Cyclists from all over south-east London head off for the nearby North Downs lanes on weekday evenings and at weekends, often en masse as part of clubs. A lot of popular routes (like this one) leave from Crystal Palace/Elmers End and involve Westerham, Downe, Brasted and Cudham with some testing climbs, great scenery and relatively car-free lanes. You can do one of these routes on an old hybrid or mountain bike… you don’t need the latest road bike. There are hills, of course, though so a smidgeon of fitness is required. And although the lovely green lanes are nearly car-free at times, always bear in mind a Range Rover is about to come round the corner.
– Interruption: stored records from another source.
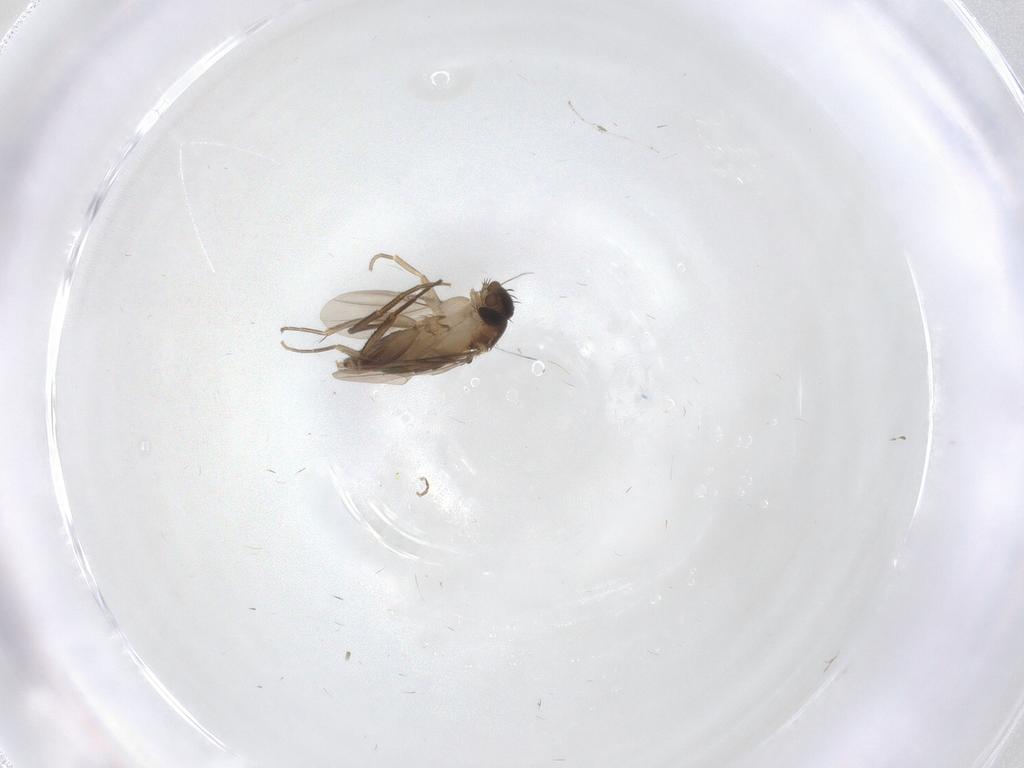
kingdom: Animalia
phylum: Arthropoda
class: Insecta
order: Diptera
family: Phoridae
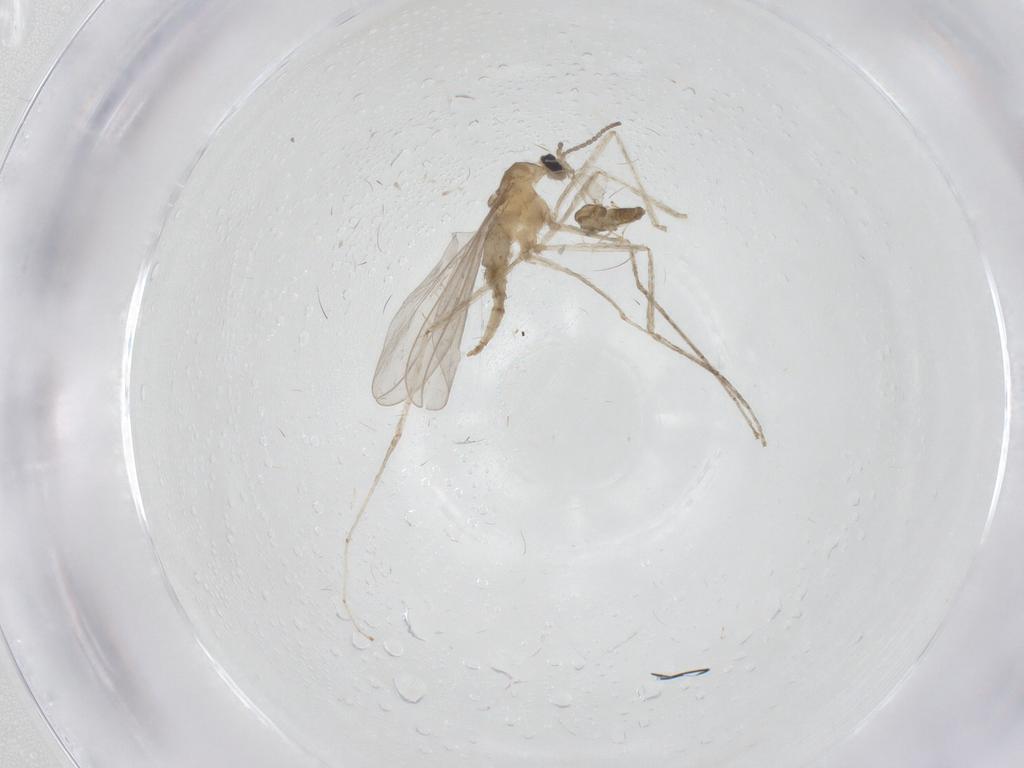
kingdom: Animalia
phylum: Arthropoda
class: Insecta
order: Diptera
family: Cecidomyiidae
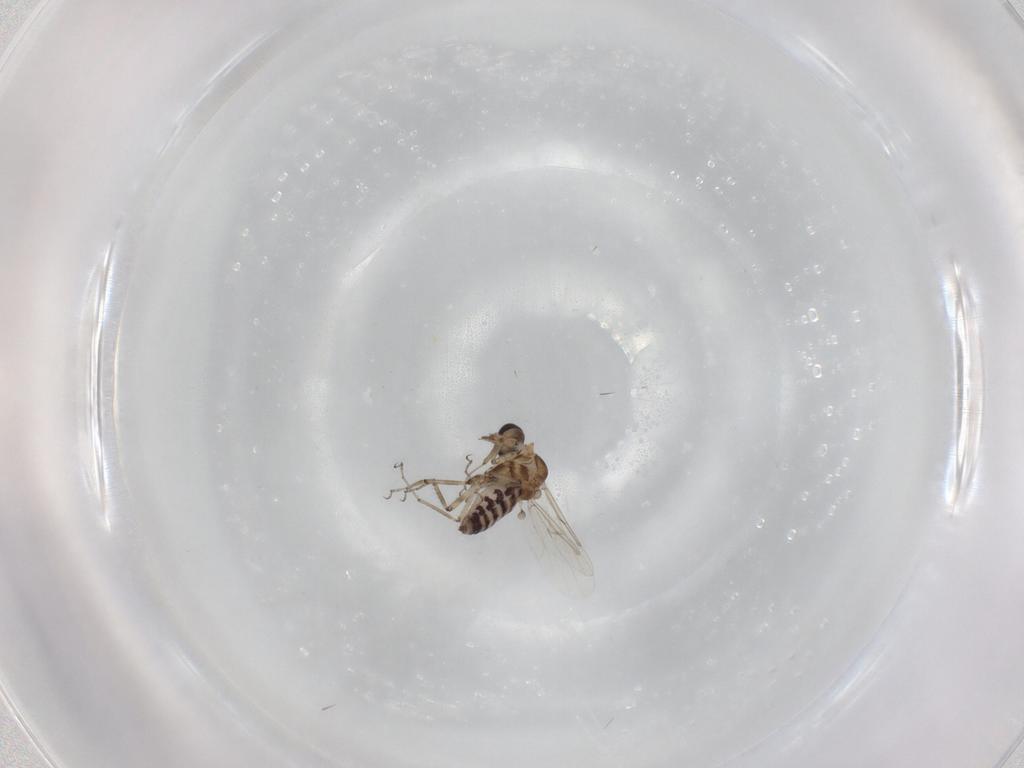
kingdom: Animalia
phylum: Arthropoda
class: Insecta
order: Diptera
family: Ceratopogonidae
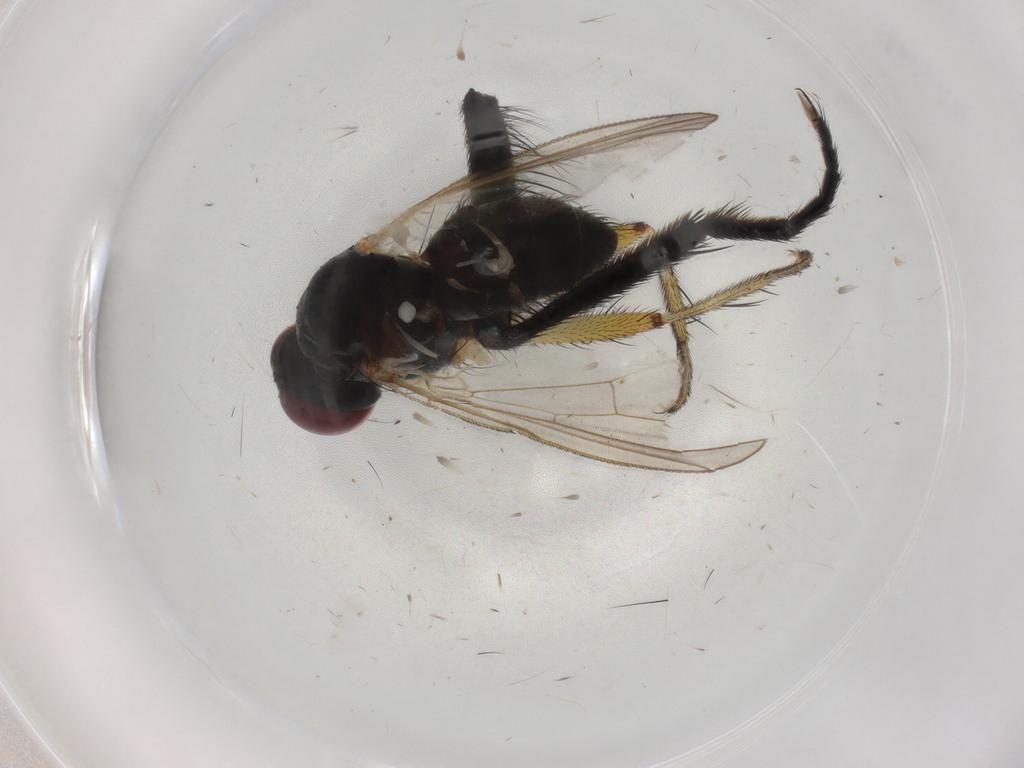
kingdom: Animalia
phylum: Arthropoda
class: Insecta
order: Diptera
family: Muscidae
I’m partial to a good cycle too, along with various members of the fam, but we don’t think heading out on the busy ‘A’ roads is a lot of fun, so we plonk the bikes on a rack and drive to Downe or Cudham, park up, shed the bikes and off we go.
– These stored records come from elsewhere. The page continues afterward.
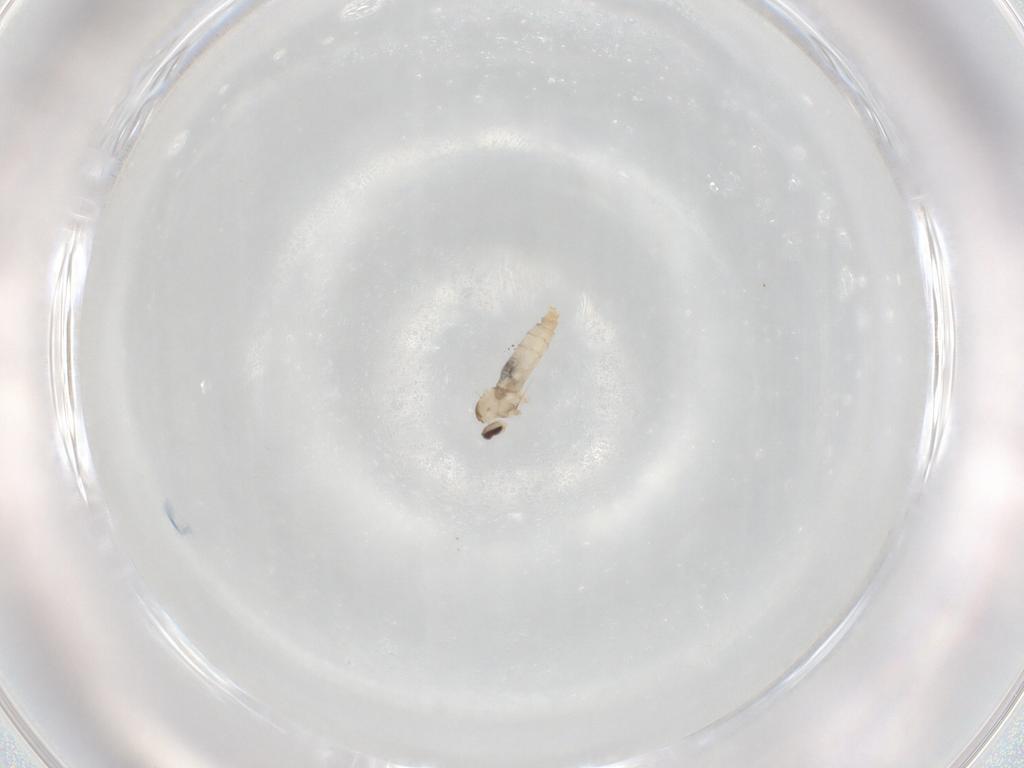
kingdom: Animalia
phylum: Arthropoda
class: Insecta
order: Diptera
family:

Here’s route one (Downe, Knockholt Cudham, Downe):
Route map for Downe/Cudham Cycle, 1 Hour by Adam McCulloch on plotaroute.com
Go to menu (top right) and click on ‘hills’ to get a profile view of the route with terrain guide, gradients and heights above sea level. The second half of the route, after Hawley’s Corner, is remarkably traffic free but at all times, however quiet, you should anticipate a Range Rover swinging round the corner ahead of you. There are some fabulous downhill sections later in the ride (Shelley’s Lane, Knockholt and Downe Rd on leaving Cudham) where really high speeds can be built up quickly but please just imagine a car pulling out (there’s one or two driveways) or coming round a corner quickly. The final (steep) hill, back up to Downe village (Cudham Rd), is through Downe Bank, one of Charles Darwin’s research zones. Some massive history right there in those woods.
Here’s a link to a topographic view of the route; there’re more uphills than down but don’t be misled; most of the uphills are gentle whereas the downhills are sharper.
Route 2 (via Chevening): Downe, Horns Green, Chevening hamlet, Knockholt, Cudham, Downe
Route map for Downe/Chevening/Cudham by Adam McCulloch on plotaroute.com
This one’s a bit longer at 16 miles (say 90 mins) and adds in one gorgeous downhill (Brasted Hill) and one strenuous uphill section (Starhill Rd). The route is easy to extend to Brasted and Ide Hill, even Hever, if you like, but those roads tend to be a bit busier. On the map it looks as if you have to double back at Chevening but in fact you can take your bike on a footpath behind the church to join the road and crack on up Starhill Rd. Oh yes, Chevening House is where Boris Johnson, Liam Fox and David Davis periodically hang out. The church and houses there are very nice though. A third Downe variation, taking in the very quiet but taxing Sundridge Hill (rather than the busier Starhill Rd) is here:https://www.plotaroute.com/embedmap/447637
Route map for Downe/Knockholt Pound/Cudham by Adam McCulloch on plotaroute.com
Route 3: (Downe, Knockholt, New Years Lane, Cudham, Downe). This third route is very quiet traffic-wise and, at 14 miles, is a good little work out with a couple of steep hills. A nice road to cycle down is Blueberry Lane just before Knockholt Pound.
If you don’t fancy parking on the street at Downe (sometimes awkward) there is the car park at High Elms country park a mile to the north and the car park at Cudham recreation ground. Or just cycle all the way from Peckham/Lewisham or wherever. Or get the train to Orpington or Hayes and cycle from there. Take care on the busy roads though.